# Hapkido as a "soft" and "internal" art?



## Raymond (Apr 29, 2015)

Hapkido is a wonderful art because over the decades, it has become so many things.  It can be taught and practiced with a variety of focus.  It can be taught as a rough, brutal art that aims to destroy and break opponent's as necessary or a softer art that uses degrees of pain for compliance.  Some folks have intermingled with TKD and other Korean striking arts to add a variety of kicks.  

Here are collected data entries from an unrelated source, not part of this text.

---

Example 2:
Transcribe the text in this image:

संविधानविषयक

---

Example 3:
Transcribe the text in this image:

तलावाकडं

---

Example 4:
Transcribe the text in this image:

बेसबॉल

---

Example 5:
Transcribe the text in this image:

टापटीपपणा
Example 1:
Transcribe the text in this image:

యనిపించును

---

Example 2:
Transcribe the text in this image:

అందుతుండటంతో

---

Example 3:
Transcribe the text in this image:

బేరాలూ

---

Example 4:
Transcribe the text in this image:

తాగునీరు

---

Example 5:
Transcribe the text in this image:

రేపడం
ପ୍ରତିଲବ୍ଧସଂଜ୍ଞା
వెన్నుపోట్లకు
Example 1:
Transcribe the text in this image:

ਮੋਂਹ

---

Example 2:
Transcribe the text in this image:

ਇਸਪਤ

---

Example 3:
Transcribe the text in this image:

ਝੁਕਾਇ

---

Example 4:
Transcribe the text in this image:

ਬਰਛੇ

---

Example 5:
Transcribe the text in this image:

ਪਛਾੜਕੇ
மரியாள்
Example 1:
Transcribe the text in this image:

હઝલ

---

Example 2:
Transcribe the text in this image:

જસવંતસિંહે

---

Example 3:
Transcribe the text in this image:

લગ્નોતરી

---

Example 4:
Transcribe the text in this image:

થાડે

I have always been taught the middle ground between all of these.  However, I have a friend who is a disabled US Army veteran who suffered head and back injuries.  Just from chatting, even though he hasn't explicitly said it I have a feeling he would like to practice a martial art but his access to instructors or schools that could cater to him are not readily available (he has a wife, child, new house and goes to school).  I was thinking that I could help him learn Hapkido as a soft and internal art.  Focusing on the healing value (mentally and physically) of meditation and danjeon breathing, working on balance and movement through the use of footwork and using the techniques of many Hapkido joint locks not as a means to destroy but as a means to harmonize energy with others and a sort of working meditation as he goes slowly through practicing the movements.  Unfortunately hard contact techniques that are important to Hapkido, such as break falling, would not be safe for him to practice.

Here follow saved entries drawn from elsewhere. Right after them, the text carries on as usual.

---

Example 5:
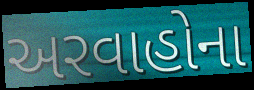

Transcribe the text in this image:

અરવાહોના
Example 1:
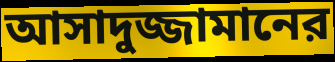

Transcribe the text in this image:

আসাদুজ্জামানের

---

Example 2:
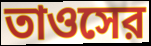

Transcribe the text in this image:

তাওসের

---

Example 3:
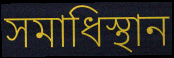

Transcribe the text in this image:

সমাধিস্থান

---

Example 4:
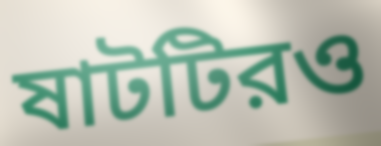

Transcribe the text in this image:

ষাটটিরও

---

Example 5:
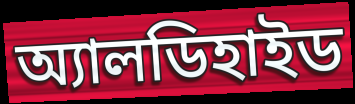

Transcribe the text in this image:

অ্যালডিহাইড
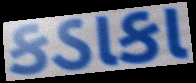
કડાકા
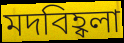
মদবিহ্বলা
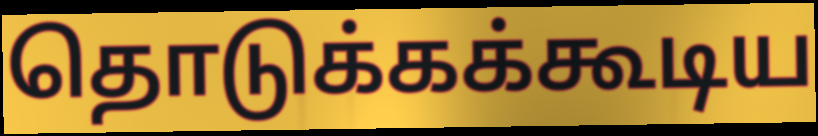
தொடுக்கக்கூடிய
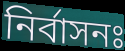
নির্বাসনঃ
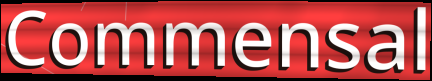
Commensal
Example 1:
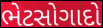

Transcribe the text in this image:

ભેટસોગાદો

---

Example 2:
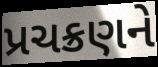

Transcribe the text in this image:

પ્રચક્રણને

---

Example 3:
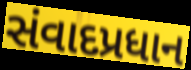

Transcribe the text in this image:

સંવાદપ્રધાન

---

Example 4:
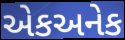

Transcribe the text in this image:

એકઅનેક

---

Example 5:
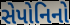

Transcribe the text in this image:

સેપોનિનો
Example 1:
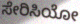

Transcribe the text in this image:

ಸೇರಿಸಿಯೋ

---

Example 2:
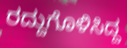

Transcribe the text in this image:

ರದ್ದುಗೊಳಿಸಿದ್ದ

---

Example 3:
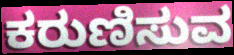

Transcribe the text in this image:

ಕರುಣಿಸುವ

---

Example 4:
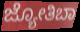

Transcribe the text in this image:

ಜ್ಯೋತಿಬಾ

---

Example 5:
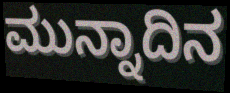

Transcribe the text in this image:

Does anyone here have any advice on or recommendations for this type of practice?


----------



## Chrisoro (Apr 29, 2015)

If hard break-falling is out of the question, what about rolling? Also, I don't see any problems with putting on standing arm and wristlocks in a careful and controlled way, and letting him tap once the lock is on, instead of throwing him down. Exploring the biomechanics behind why and how various locks work is something you can do in a soft and slow way, without any danger of injury. It may not alone prepare you to use them in a practical setting, but it can greatly increase your(and his) understanding of the locks, and how to employ them from a variety of different positions and grips. Standing lock flows is also fully possible without throwing anyone to the ground. Look at how Aikidoka do randori.


----------



## Raymond (Apr 29, 2015)

My thought right now is that the mental and spiritual benefits of martial arts for him would far outweigh any potential physical/self defense benefits.  I think that would be my goal if we undertook the endeavor.

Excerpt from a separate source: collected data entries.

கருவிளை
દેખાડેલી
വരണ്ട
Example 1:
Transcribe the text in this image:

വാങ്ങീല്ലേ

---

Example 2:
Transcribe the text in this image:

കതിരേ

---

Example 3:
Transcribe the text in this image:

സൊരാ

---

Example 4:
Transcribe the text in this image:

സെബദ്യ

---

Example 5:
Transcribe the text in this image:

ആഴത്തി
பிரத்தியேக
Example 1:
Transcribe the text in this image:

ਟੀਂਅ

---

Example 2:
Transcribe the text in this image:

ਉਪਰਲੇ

There are many great internal arts, along with many soft arts like Aikido that you mention.  Its odd that you mentioned it as it is an art I was thinking about when the idea occurred to me.  Trying to practice Hapkido with him in a way that the techniques serve more as a vehicle of self fulfillment.  Essentially giving him something to put his mind into during practice to help erase other sorts of worldly tensions and frustrations.  When you step on the mats, it is difficult to remember your daily problems as you need your whole mind to understand and learn the techniques.


----------



## oftheherd1 (Apr 30, 2015)

Raymond said:


> ...
> 
> Does anyone here have any advice on or recommendations for this type of practice?



Thanks for this thread.

As you know, and as Chrisoro pointed out, you don't have to forcefully put him down or throw him into the next county, just as we wouldn't break a wrist or dislocate a knee with a practice opponent.  It won't hurt for him to do some of that to you if he can.  You may not know, or at least didn't mention, how his head and back injuries manifest themselves.  Does he have strength enough to perform moves?  Would certain movements cause unbearable pain?  It doesn't mean you can't teach him any techniques, only that some may have to be avoided, or learned by him in a way he can do them.  Again, as you know, it isn't really strength as much as technique anyway. 

You might want to reach out to Instructor as he may have run across this or a similar situation with his distance learning.  Also, I think there was a thread somewhere in the Arts section some time back that asked about teaching handicapped people.  I think it was more geared toward mentally handicapped, but I think the discussion branched to other handicapped teaching techniques as well.

But I think you have a really good idea in stressing internal work.  That will help him with those techniques he can do, and help him with any inner conflicts he may have due to his injuries.  If you do decide to do that, I hope you come back in from time to time to discuss successes and failures so we can all learn.

EDIT:  I decided to do a search using "teaching handicapped" as the search term.  It brought up a whole page full of threads.  Good luck.


----------



## Instructor (Apr 30, 2015)

To me Hapkido is primarily a internal (soft) martial art.  I think it's fantastic that your friend is learning in the way he is.  I know on many occasions I'll demonstrate a movement with the uke and then just for fun show the same movement solo and darned if it doesn't look an awful lot like Tai Chi sometimes.
In my program we distinguish between blending motion (Hap) and the harder projection of power with follow through (ki) and so you might say we play both sides of the line between soft and hard martial arts.
I have several students who suffer from disabilities, veterans, and elderly people and we learn Hapkido in a safe and sane manner.  We don't get to do as many flashy throws as you might see in some schools but we have a heck of a lot of fun and the material is still very useful.  I have some students that work in law enforcement and they tell me all the time they use what I teach them in the line of duty.


----------